▶ Material for the task
┄┄┄┄┄┄┄┄┄┄┄┄┄┄┄┄┄┄┄┄
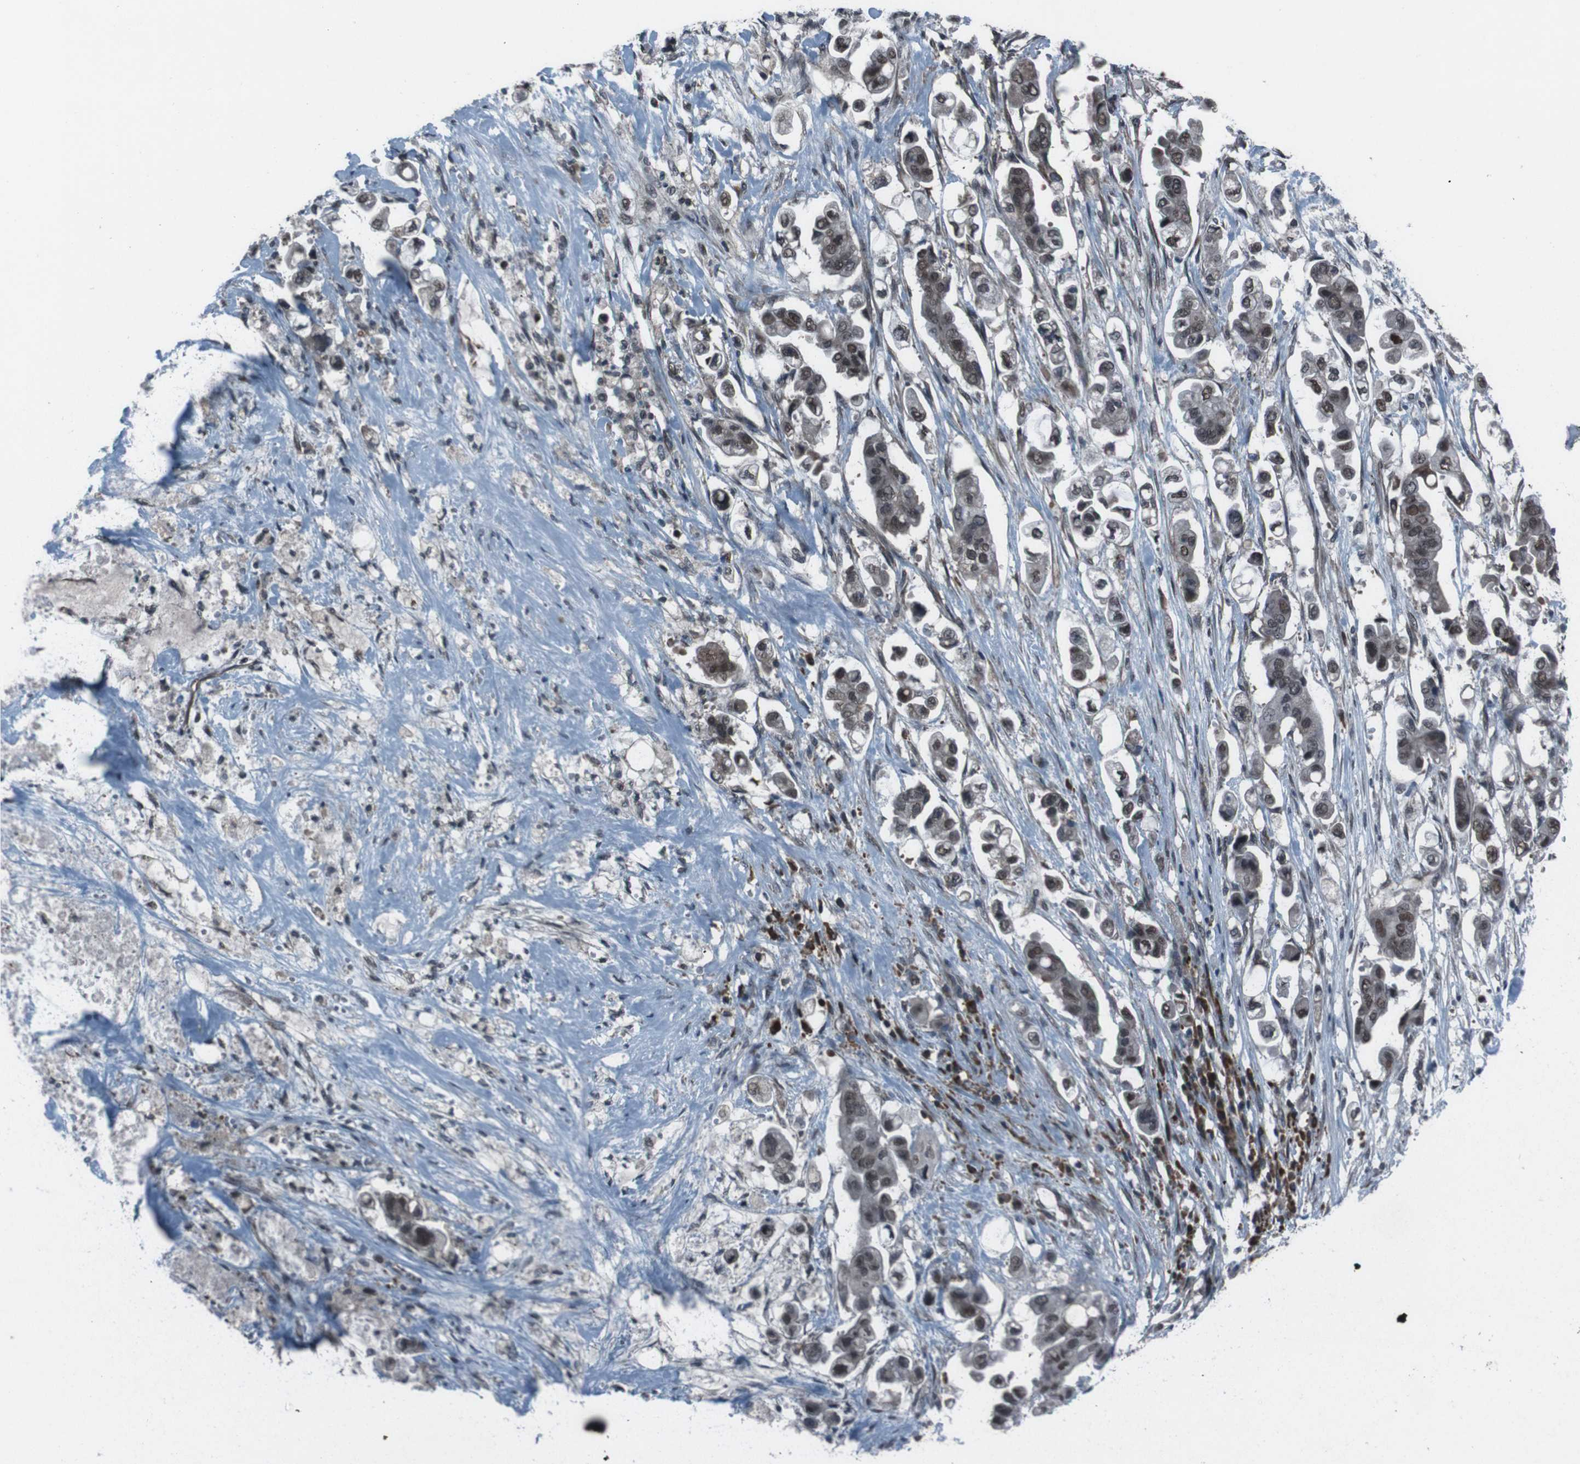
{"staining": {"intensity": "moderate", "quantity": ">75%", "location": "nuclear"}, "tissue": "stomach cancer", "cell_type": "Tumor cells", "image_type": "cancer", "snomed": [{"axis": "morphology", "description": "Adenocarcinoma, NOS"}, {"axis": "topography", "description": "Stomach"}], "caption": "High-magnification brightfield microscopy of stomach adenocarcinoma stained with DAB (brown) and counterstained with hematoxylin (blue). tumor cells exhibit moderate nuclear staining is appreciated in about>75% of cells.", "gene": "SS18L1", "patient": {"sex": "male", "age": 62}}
┄┄┄┄┄┄┄┄┄┄┄┄┄┄┄┄┄┄┄┄
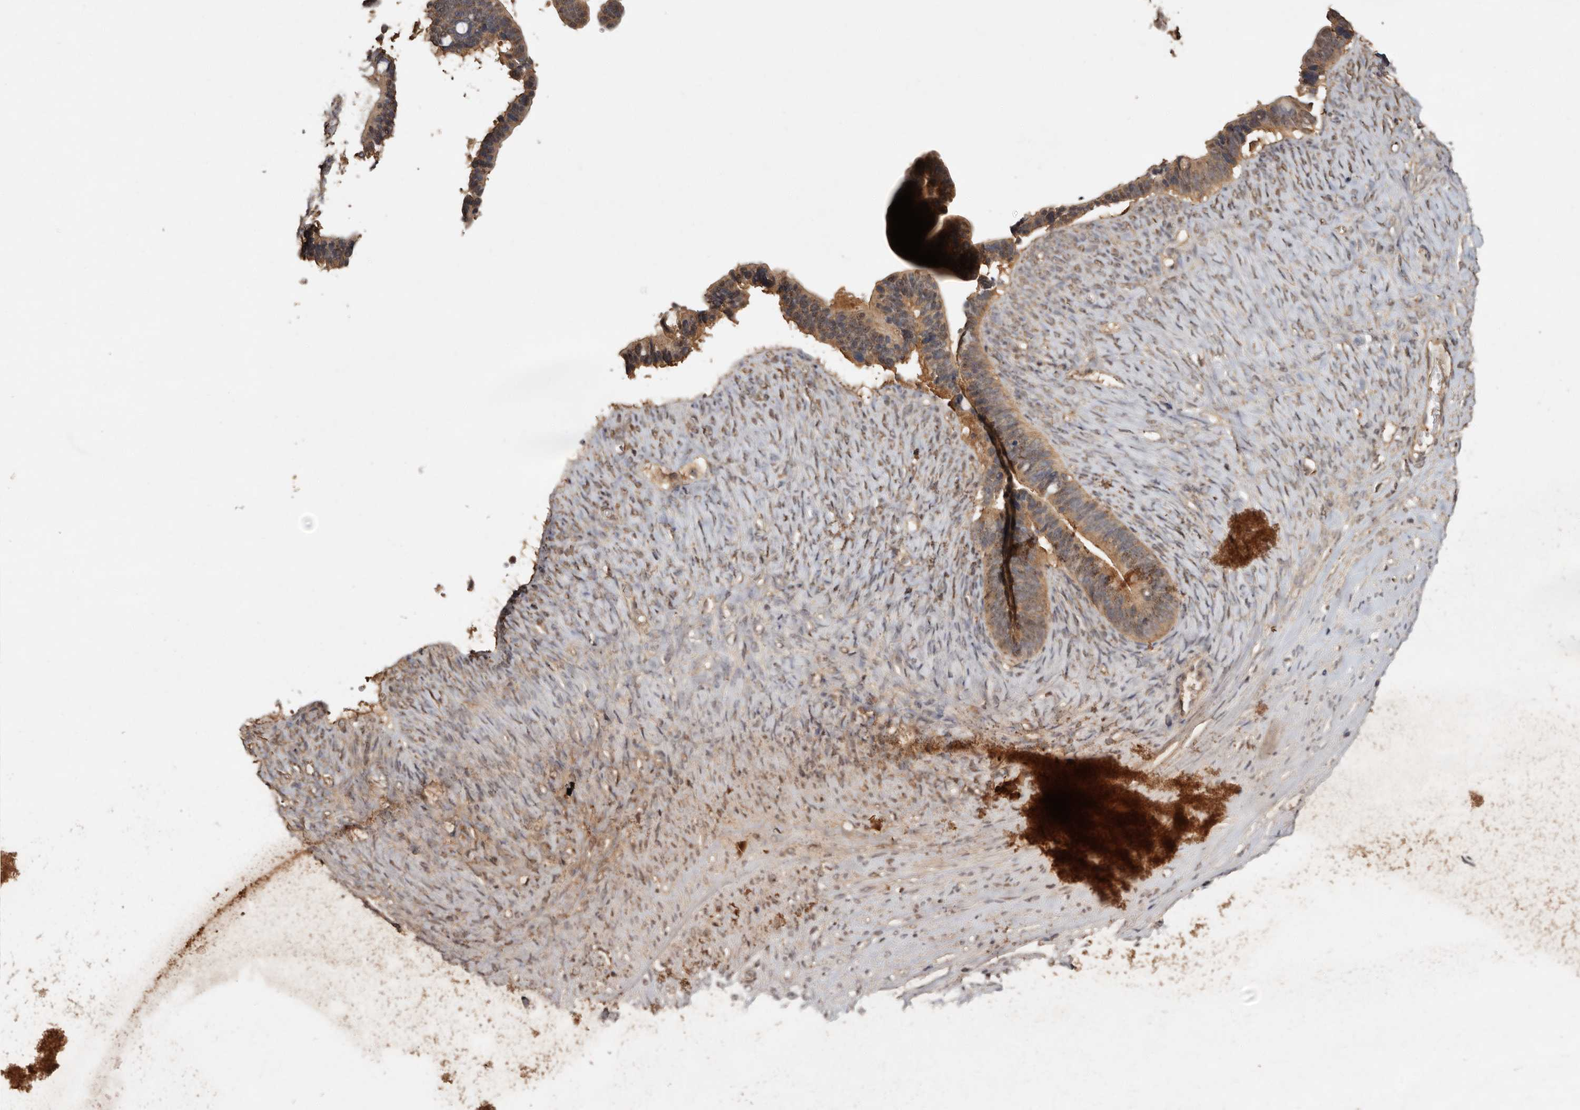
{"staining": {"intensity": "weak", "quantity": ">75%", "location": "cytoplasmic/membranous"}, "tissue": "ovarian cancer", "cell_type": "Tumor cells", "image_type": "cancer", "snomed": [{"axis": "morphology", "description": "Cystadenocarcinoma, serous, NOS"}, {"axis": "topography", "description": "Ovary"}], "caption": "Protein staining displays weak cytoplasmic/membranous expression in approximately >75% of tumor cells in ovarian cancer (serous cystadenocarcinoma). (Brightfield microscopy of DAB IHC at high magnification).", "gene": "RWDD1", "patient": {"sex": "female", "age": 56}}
┄┄┄┄┄┄┄┄┄┄┄┄┄┄┄┄┄┄┄┄
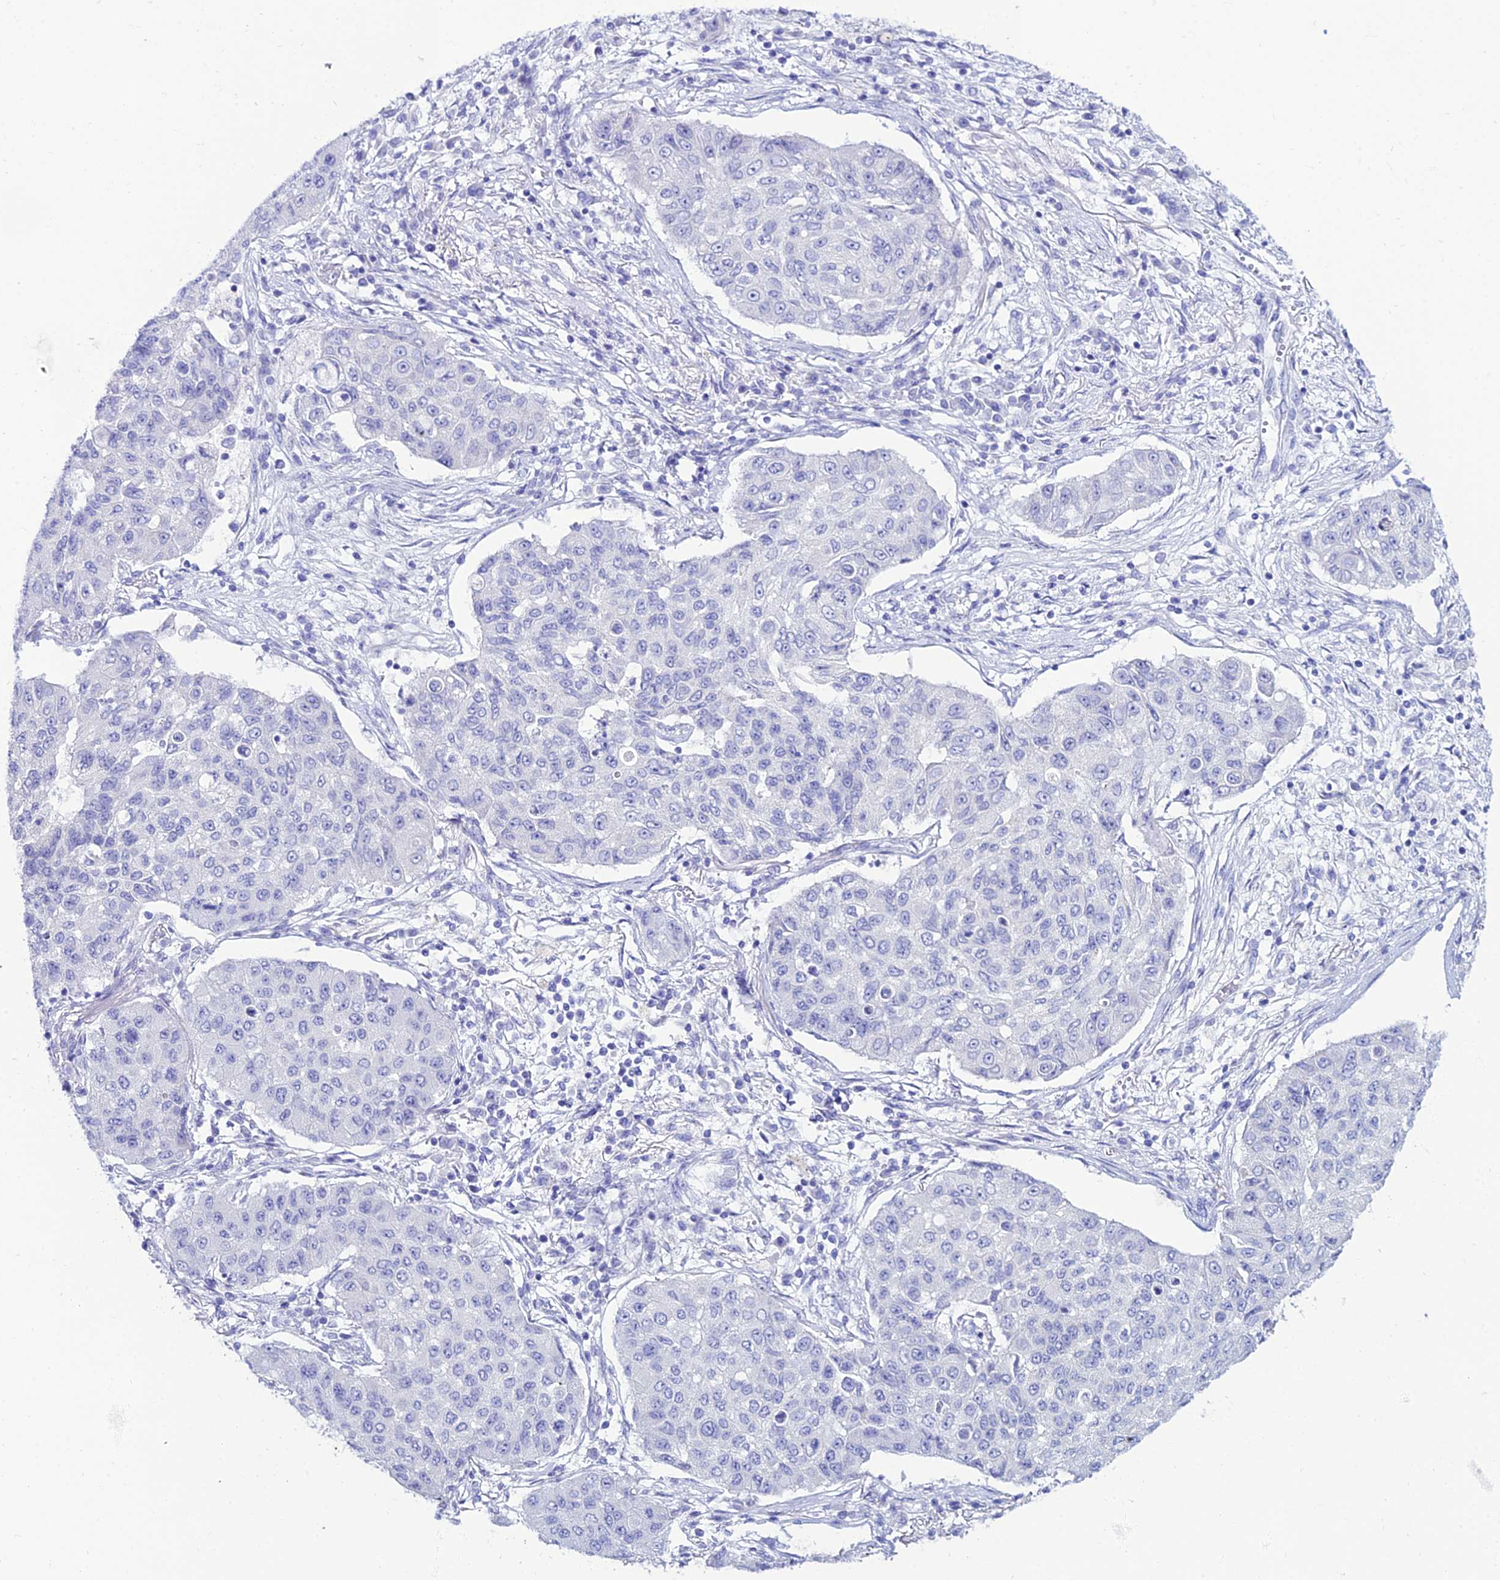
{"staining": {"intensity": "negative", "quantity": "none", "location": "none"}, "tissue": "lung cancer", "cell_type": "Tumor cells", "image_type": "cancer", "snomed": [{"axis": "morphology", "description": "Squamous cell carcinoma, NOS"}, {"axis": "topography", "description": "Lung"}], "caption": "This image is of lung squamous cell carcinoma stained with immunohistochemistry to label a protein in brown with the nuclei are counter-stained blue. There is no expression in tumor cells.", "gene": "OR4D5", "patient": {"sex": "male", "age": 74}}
┄┄┄┄┄┄┄┄┄┄┄┄┄┄┄┄┄┄┄┄
A single figure answers this: how many lines of the material hold "blue".

2